Pinworms are also known as threadworms, and their medical term is "enterobius vermicularis".
They are tiny white worms which live in the rectum of humans and live off some of the nutrients in the intestine.
Pinworms are about one centimetre in length, and while the infected person is sleeping the females lay eggs around the outside of the anus.
The infection is highly contagious. It is common among children and is easily spread to other family members, despite scrupulous hygiene.
The infection can be hard to eradicate, and it is advisable to treat all family members at the same time.
Pinworms are spread by sharing clothing, bedding and other objects, and by contact with the hands and fingernails of infected people. Pinworms can survive up to two weeks outside the intestine and it is possible for the eggs to be breathed in the air.
Pets do not carry pinworms but can be infected with their own type of worms.
What are the symptoms?
Often there are no signs of infection but itching and scratching around the anus and genitals is the main symptom. An infected child may have restless sleep.
Other symptoms include irritability, loss of appetite, and insomnia.
The pinworms can often be seen by spreading a child's buttocks during their sleep or early in the morning.
A medical diagnosis can also be made by the use of an adhesive tape applied to the anal region in the morning and examined for eggs by a laboratory.
What is the treatment?
The main treatment is one tablet of Vermox (mebendazole), which may be repeated two weeks later. The medication is available from pharmacies, and also comes in a syrup for children over the age of two.
The tablet can also be crushed and given to children mixed with honey, food, or fruit juice.
Vermox should not be taken during pregnancy or by children under the age of two.
It is important that all other family members be treated, even if they show no signs of infection.
How can they be prevented?
Reinfection is common among young children but some measures can be taken to help prevent reinfection.

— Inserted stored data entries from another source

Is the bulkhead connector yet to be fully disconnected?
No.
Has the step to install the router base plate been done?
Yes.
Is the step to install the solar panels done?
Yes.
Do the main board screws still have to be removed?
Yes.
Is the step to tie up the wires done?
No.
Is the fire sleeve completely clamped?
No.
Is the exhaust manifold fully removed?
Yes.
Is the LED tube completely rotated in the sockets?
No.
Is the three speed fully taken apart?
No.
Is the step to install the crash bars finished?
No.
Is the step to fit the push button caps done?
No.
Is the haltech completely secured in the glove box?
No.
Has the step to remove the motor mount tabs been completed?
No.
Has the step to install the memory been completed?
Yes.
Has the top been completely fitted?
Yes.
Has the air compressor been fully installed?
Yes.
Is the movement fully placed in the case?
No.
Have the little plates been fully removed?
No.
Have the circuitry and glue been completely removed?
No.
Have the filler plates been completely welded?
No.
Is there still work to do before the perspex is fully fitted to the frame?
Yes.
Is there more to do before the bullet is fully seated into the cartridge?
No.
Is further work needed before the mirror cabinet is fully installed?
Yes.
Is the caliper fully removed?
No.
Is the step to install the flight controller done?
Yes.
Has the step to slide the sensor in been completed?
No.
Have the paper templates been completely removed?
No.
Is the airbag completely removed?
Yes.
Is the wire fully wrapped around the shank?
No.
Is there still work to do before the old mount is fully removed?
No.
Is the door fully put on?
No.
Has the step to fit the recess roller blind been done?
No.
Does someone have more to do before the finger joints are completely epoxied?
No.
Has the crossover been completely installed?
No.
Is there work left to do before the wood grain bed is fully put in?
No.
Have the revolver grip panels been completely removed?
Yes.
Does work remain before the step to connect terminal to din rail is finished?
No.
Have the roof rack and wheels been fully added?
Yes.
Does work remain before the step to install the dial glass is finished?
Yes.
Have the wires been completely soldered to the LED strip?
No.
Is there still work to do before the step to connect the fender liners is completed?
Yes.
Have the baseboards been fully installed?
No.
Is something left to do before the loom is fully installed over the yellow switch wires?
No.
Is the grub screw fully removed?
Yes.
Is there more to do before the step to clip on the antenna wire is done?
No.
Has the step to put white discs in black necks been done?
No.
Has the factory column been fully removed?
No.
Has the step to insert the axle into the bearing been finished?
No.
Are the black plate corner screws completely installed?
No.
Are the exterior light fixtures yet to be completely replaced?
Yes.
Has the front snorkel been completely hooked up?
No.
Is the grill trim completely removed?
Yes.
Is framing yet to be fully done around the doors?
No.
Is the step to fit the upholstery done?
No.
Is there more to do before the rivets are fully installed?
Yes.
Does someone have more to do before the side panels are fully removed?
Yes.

These include:
- Regularly wash hands and fingernails with soap before eating and after going to the toilet.
- Keep children's fingernails cut short to prevent eggs getting under their fingernails
- Change underwear everyday. Regular changes of night clothes is also recommended.
- Have a bath in the morning to help reduce the number of new eggs.
- Vacuum clean bedrooms every day for several days after treatment.
- Wash bed clothes in hot water after treatment and do not shake them.